→ **Exercise**
Dropping every picture, set down exactly the lines in the entries below, starting with the line with "left ankle: (533, 200)" and going on through the line with "nose: (55, 108)".

→ **Images with pose keypoints**
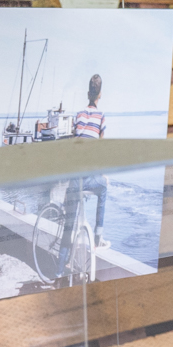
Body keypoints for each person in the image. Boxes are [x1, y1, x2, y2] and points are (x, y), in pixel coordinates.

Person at [71, 73, 108, 235]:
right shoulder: (101, 117)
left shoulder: (78, 115)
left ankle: (64, 260)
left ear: (88, 94)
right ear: (100, 95)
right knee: (104, 187)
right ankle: (98, 235)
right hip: (87, 179)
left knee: (68, 227)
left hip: (73, 179)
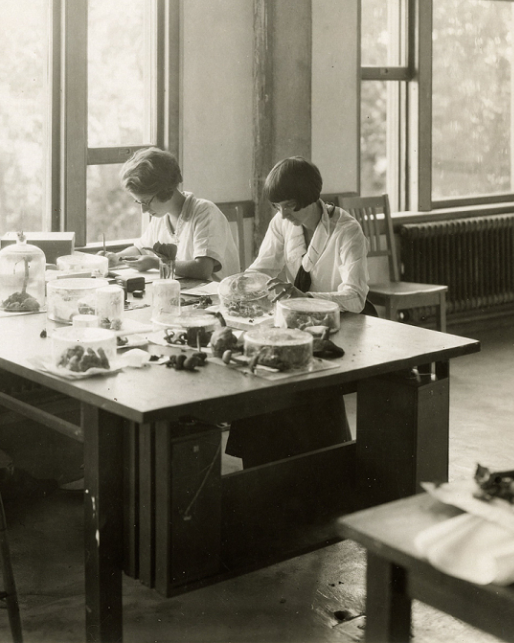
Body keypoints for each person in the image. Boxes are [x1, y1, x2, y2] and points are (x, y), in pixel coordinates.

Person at [225, 157, 370, 468]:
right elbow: (263, 268)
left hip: (338, 325)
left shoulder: (347, 230)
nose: (283, 215)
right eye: (277, 207)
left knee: (305, 392)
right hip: (295, 324)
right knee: (262, 375)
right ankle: (263, 467)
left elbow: (355, 298)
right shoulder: (282, 222)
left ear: (311, 198)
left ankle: (314, 468)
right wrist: (238, 286)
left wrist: (304, 297)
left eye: (290, 207)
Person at [100, 147, 240, 281]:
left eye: (146, 202)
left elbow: (203, 269)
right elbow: (139, 249)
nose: (144, 210)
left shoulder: (204, 212)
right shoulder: (161, 216)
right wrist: (116, 257)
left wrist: (156, 263)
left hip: (217, 299)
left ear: (166, 190)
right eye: (139, 203)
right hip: (185, 294)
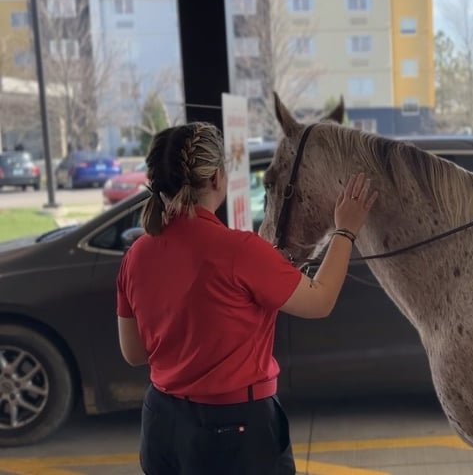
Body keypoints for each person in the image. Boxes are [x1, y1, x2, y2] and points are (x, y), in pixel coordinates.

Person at [116, 122, 378, 475]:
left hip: (162, 423)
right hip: (234, 431)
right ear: (216, 178)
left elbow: (134, 353)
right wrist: (345, 229)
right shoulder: (241, 251)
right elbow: (320, 301)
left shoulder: (137, 254)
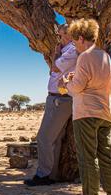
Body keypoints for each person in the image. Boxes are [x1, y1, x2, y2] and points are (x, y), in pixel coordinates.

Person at [62, 18, 111, 195]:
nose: (74, 45)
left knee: (87, 157)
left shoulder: (85, 57)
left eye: (74, 41)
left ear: (80, 37)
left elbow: (78, 87)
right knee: (106, 154)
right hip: (105, 112)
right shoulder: (104, 56)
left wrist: (66, 83)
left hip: (86, 112)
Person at [24, 24, 78, 186]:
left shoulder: (71, 50)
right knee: (55, 138)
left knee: (44, 137)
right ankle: (50, 174)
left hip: (60, 98)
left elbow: (54, 67)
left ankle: (43, 174)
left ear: (69, 35)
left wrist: (56, 53)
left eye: (60, 35)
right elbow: (53, 71)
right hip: (58, 98)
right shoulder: (67, 50)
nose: (59, 39)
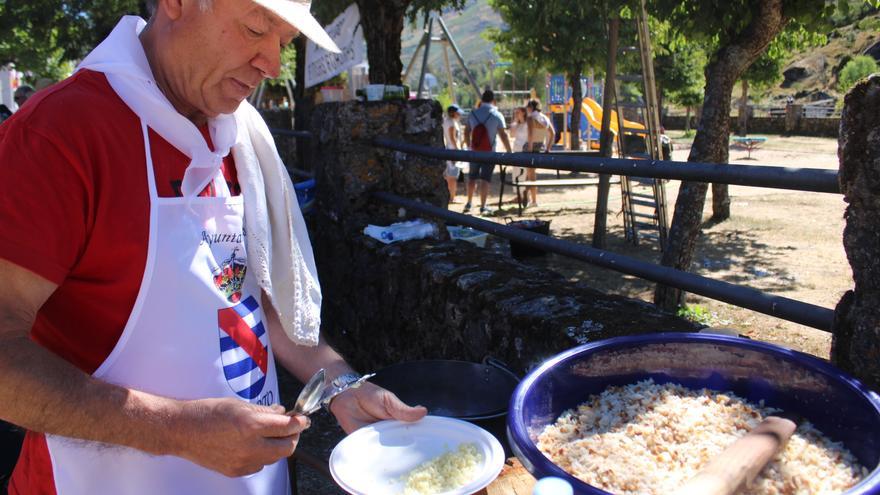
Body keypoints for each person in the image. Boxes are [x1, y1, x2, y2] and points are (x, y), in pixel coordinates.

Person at [0, 1, 426, 494]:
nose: (270, 63)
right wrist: (176, 429)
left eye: (283, 42)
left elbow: (250, 297)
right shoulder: (60, 134)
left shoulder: (233, 132)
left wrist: (340, 384)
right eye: (254, 28)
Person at [463, 89, 512, 215]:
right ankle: (483, 206)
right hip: (489, 153)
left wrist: (469, 145)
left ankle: (469, 202)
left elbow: (466, 131)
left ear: (481, 100)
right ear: (493, 100)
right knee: (485, 179)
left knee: (472, 178)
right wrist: (509, 152)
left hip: (474, 152)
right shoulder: (497, 115)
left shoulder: (473, 114)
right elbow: (503, 135)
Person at [524, 99, 555, 208]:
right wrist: (548, 148)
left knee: (531, 176)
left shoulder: (530, 118)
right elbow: (553, 133)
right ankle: (528, 199)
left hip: (530, 148)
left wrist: (530, 149)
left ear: (531, 107)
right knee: (530, 175)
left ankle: (533, 200)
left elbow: (530, 134)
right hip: (540, 147)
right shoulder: (545, 118)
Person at [442, 104, 463, 204]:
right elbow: (452, 138)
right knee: (452, 177)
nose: (459, 114)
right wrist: (458, 150)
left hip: (449, 150)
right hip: (453, 151)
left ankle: (449, 195)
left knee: (448, 176)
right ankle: (452, 197)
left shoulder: (446, 121)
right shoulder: (451, 123)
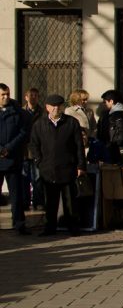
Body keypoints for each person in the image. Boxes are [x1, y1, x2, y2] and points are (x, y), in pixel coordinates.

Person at [28, 94, 86, 236]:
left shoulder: (71, 123)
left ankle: (73, 227)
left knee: (70, 201)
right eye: (52, 106)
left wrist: (81, 166)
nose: (55, 108)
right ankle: (50, 227)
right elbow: (34, 145)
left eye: (58, 106)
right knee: (50, 202)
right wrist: (39, 162)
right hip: (48, 169)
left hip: (68, 167)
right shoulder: (39, 124)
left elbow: (79, 146)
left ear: (62, 107)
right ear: (47, 107)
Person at [0, 84, 30, 235]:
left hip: (13, 158)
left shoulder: (18, 111)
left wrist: (8, 148)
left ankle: (19, 224)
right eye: (2, 95)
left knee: (16, 195)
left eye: (7, 94)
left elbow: (24, 132)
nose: (6, 97)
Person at [97, 89, 123, 163]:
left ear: (111, 101)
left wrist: (113, 145)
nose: (104, 104)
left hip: (117, 151)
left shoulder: (118, 115)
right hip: (115, 148)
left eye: (105, 102)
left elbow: (122, 132)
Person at [21, 88, 44, 210]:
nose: (33, 97)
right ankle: (24, 202)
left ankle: (38, 201)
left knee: (38, 177)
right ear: (26, 97)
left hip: (37, 149)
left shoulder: (43, 112)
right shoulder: (21, 112)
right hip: (24, 150)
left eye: (35, 95)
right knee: (24, 177)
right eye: (31, 95)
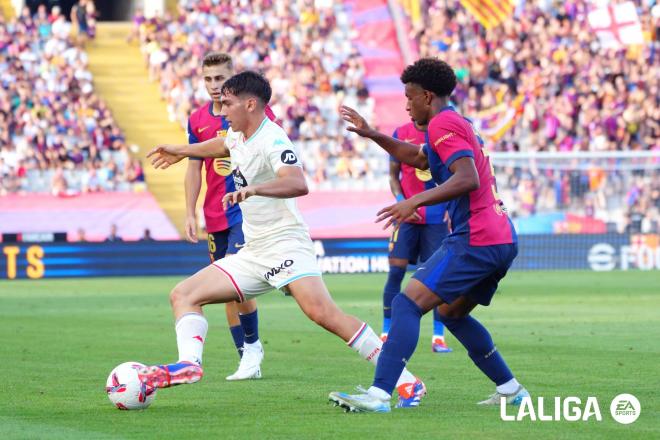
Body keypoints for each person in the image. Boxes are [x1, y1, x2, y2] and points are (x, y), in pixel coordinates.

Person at [141, 71, 426, 408]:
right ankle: (189, 364)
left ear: (250, 104)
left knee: (324, 314)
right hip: (254, 250)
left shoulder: (273, 139)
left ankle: (408, 382)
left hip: (285, 244)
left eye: (228, 103)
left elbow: (297, 182)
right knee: (184, 294)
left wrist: (255, 188)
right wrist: (182, 150)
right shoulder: (237, 134)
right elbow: (219, 145)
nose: (222, 110)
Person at [329, 58, 528, 413]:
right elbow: (419, 159)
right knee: (452, 315)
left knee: (407, 304)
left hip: (476, 237)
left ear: (427, 95)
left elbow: (468, 178)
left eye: (410, 97)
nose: (406, 105)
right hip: (500, 237)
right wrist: (372, 133)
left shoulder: (442, 124)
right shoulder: (457, 122)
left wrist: (414, 200)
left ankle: (379, 396)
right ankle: (511, 389)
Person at [185, 52, 276, 380]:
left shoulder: (251, 111)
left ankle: (251, 350)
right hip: (214, 214)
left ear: (231, 78)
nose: (213, 85)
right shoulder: (197, 119)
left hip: (245, 211)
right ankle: (246, 356)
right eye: (208, 79)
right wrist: (190, 211)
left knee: (239, 285)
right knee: (226, 287)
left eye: (220, 79)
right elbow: (194, 168)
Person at [384, 121, 452, 353]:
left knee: (437, 277)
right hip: (406, 215)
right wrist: (402, 203)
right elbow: (393, 176)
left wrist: (449, 210)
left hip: (435, 217)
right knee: (396, 271)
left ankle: (438, 337)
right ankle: (386, 332)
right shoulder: (400, 132)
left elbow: (453, 176)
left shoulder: (443, 132)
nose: (410, 106)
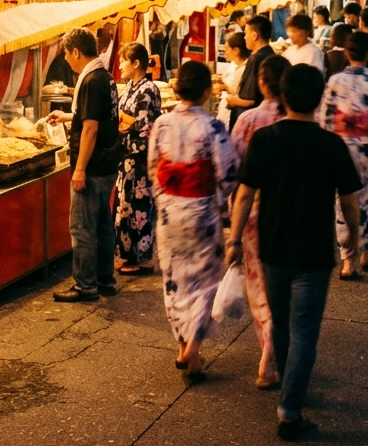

→ **Task output**
left ankle: (533, 200)
left elbow: (530, 134)
right hip: (540, 147)
right shoulder: (545, 118)
Person at [442, 104, 463, 204]:
right elbow: (452, 138)
right knee: (452, 177)
nose: (459, 114)
right wrist: (458, 150)
left hip: (449, 150)
right hip: (453, 151)
left ankle: (449, 195)
left knee: (448, 176)
right ankle: (452, 197)
left shoulder: (446, 121)
right shoulder: (451, 123)
Body keypoints for each person in the image. Boxes are [x1, y1, x2, y2] and points are (x, y), in pixel coordinates.

Person at [28, 94, 86, 236]:
left shoulder: (71, 123)
left ankle: (73, 227)
left knee: (70, 201)
right eye: (52, 106)
left wrist: (81, 166)
nose: (55, 108)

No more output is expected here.